■ **AIM OF THE TASK**
The records below are to be copied word for word, with every picture left out.

■ **AVAILABLE DATA**
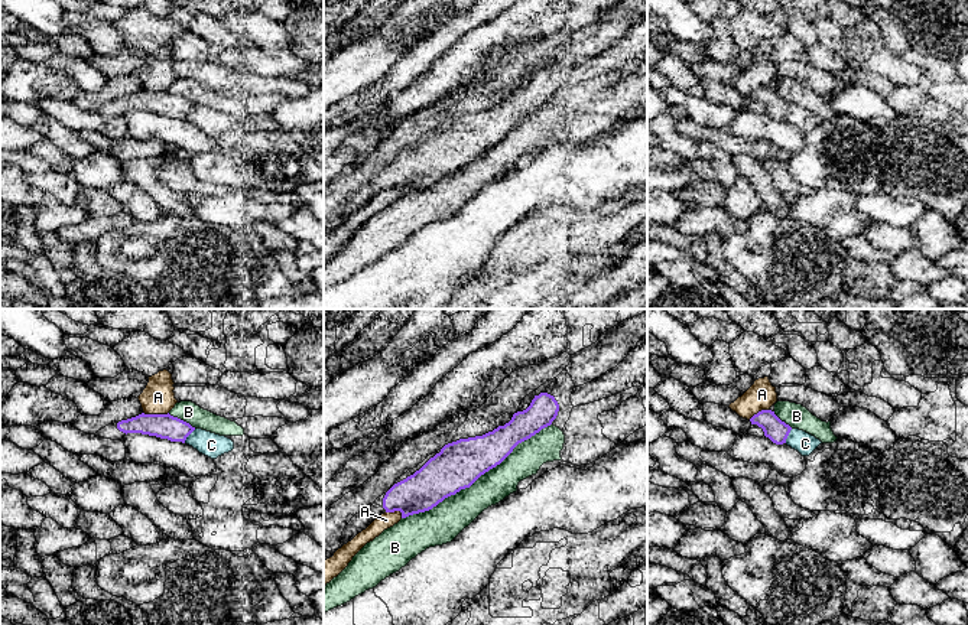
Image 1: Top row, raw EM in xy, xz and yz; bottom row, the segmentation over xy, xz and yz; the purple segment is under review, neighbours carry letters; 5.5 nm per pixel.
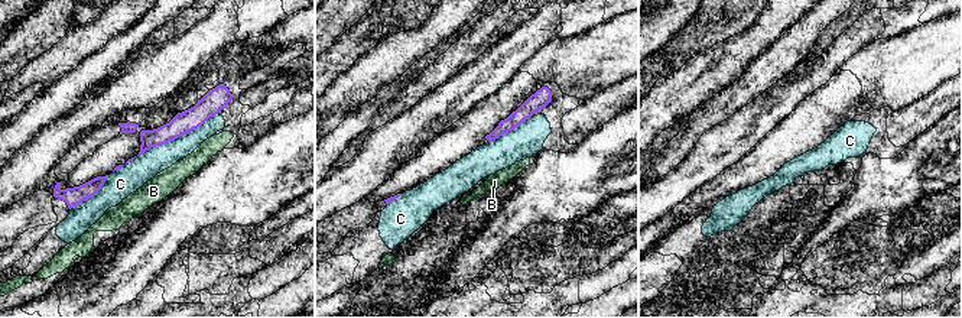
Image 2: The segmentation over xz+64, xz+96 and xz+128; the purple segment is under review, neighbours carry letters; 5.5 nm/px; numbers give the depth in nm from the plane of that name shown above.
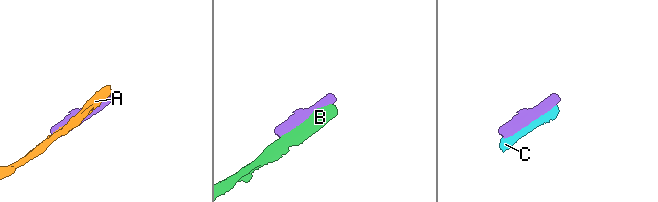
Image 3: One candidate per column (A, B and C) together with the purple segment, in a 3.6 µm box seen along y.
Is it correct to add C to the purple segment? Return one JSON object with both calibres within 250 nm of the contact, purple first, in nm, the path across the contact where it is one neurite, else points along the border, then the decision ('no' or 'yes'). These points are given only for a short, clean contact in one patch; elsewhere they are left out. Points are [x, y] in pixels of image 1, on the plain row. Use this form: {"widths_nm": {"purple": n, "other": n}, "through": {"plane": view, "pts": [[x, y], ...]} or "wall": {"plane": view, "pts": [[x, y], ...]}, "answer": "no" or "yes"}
{"widths_nm": {"purple": 140, "other": 140}, "answer": "no"}

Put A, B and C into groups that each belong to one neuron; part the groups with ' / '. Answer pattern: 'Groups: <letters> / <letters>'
Groups: A / B / C

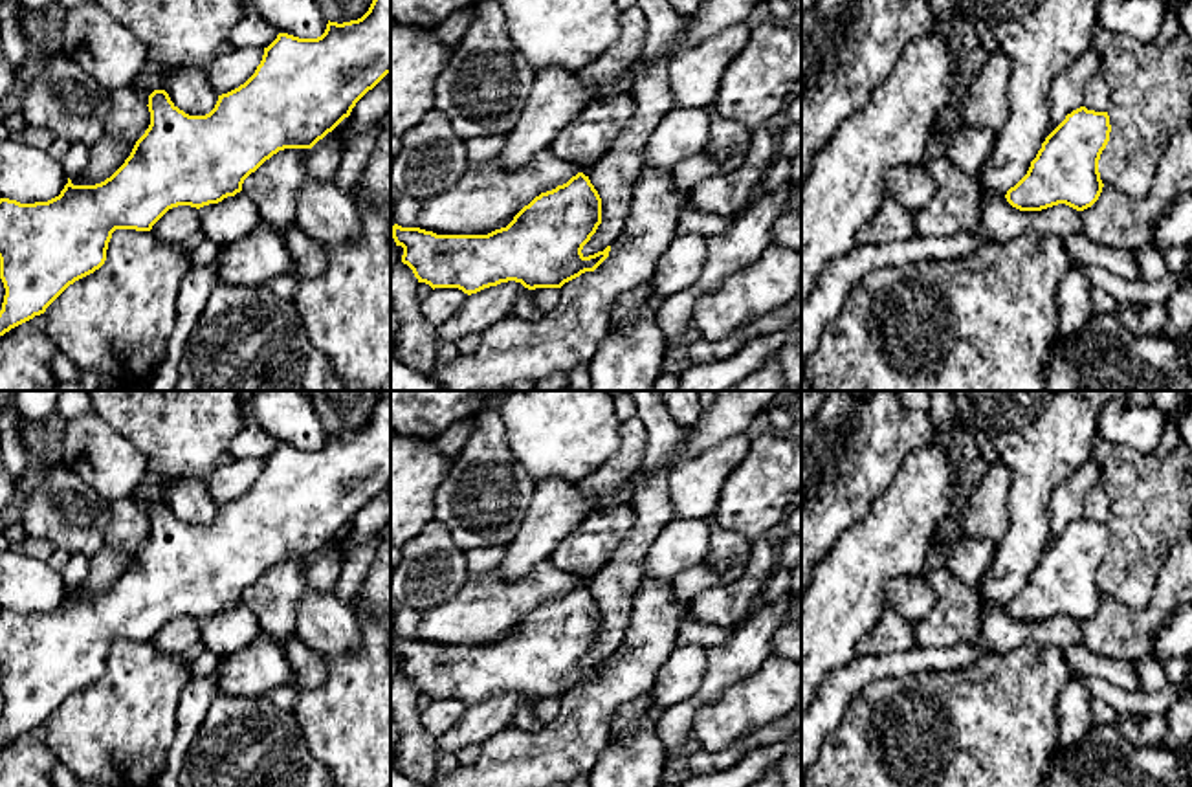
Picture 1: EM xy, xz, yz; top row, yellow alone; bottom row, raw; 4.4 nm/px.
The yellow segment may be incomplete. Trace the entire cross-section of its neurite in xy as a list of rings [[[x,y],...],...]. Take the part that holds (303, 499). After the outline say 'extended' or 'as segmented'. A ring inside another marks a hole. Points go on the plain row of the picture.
[[[380,391],[369,422],[350,433],[330,433],[317,449],[299,449],[279,444],[264,459],[255,484],[238,499],[218,506],[205,527],[180,521],[165,501],[149,506],[150,536],[136,552],[125,574],[105,593],[95,596],[68,594],[48,613],[20,615],[0,609],[0,690],[6,699],[0,721],[0,747],[46,723],[46,719],[75,692],[94,684],[106,671],[108,653],[116,640],[150,642],[172,618],[204,618],[218,615],[242,602],[244,591],[266,571],[284,560],[312,560],[350,527],[356,514],[391,484],[391,391]]] | as segmented

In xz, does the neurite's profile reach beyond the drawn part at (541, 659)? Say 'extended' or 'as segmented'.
as segmented

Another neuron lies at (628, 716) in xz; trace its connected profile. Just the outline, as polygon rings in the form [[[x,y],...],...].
[[[651,692],[644,693],[614,712],[609,726],[609,737],[622,736],[629,728],[636,726],[644,717],[657,723],[662,712],[664,710],[657,704]]]

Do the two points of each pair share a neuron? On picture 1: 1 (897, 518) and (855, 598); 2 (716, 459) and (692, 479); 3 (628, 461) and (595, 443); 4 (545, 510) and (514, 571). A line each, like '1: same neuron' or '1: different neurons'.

■ **EXPECTED ANSWER**
Image 1: Top row, raw EM in xy, xz and yz; bottom row, the segmentation over xy, xz and yz; the purple segment is under review, neighbours carry letters; 5.5 nm per pixel.
Image 2: The segmentation over xz+64, xz+96 and xz+128; the purple segment is under review, neighbours carry letters; 5.5 nm/px; numbers give the depth in nm from the plane of that name shown above.
Image 3: One candidate per column (A, B and C) together with the purple segment, in a 3.6 µm box seen along y.
Is it correct to add C to the purple segment? Return one JSON object with both calibres within 250 nm of the contact, purple first, in nm, the path across the contact where it is one neurite, else points along the border, then the decision ('no' or 'yes'). These points are given only for a short, clean contact in one patch; elsewhere they are left out. Points are [x, y] in pixels of image 1, on the plain row. Use this form: {"widths_nm": {"purple": n, "other": n}, "through": {"plane": view, "pts": [[x, y], ...]} or "wall": {"plane": view, "pts": [[x, y], ...]}, "answer": "no" or "yes"}
{"widths_nm": {"purple": 140, "other": 140}, "answer": "no"}

Put A, B and C into groups that each belong to one neuron; part the groups with ' / '. Answer pattern: 'Groups: <letters> / <letters>'
Groups: A / B / C

Picture 1: EM xy, xz, yz; top row, yellow alone; bottom row, raw; 4.4 nm/px.
The yellow segment may be incomplete. Trace the entire cross-section of its neurite in xy as a list of rings [[[x,y],...],...]. Take the part that holds (303, 499). After the outline say 'extended' or 'as segmented'. A ring inside another marks a hole. Points go on the plain row of the picture.
[[[380,391],[369,422],[350,433],[330,433],[317,449],[299,449],[279,444],[264,459],[255,484],[238,499],[218,506],[205,527],[180,521],[165,501],[149,506],[150,536],[136,552],[125,574],[105,593],[95,596],[68,594],[48,613],[20,615],[0,609],[0,690],[6,699],[0,721],[0,747],[46,723],[46,719],[75,692],[94,684],[106,671],[108,653],[116,640],[150,642],[172,618],[204,618],[218,615],[242,602],[244,591],[266,571],[284,560],[312,560],[350,527],[356,514],[391,484],[391,391]]] | as segmented

In xz, does the neurite's profile reach beyond the drawn part at (541, 659)? Say 'extended' or 'as segmented'.
as segmented

Another neuron lies at (628, 716) in xz; trace its connected profile. Just the outline, as polygon rings in the form [[[x,y],...],...].
[[[651,692],[644,693],[614,712],[609,726],[609,737],[622,736],[629,728],[636,726],[644,717],[657,723],[662,712],[664,710],[657,704]]]

Do the two points of each pair share a neuron? On picture 1: 1 (897, 518) and (855, 598); 2 (716, 459) and (692, 479); 3 (628, 461) and (595, 443); 4 (545, 510) and (514, 571). A line each, like '1: same neuron' or '1: different neurons'.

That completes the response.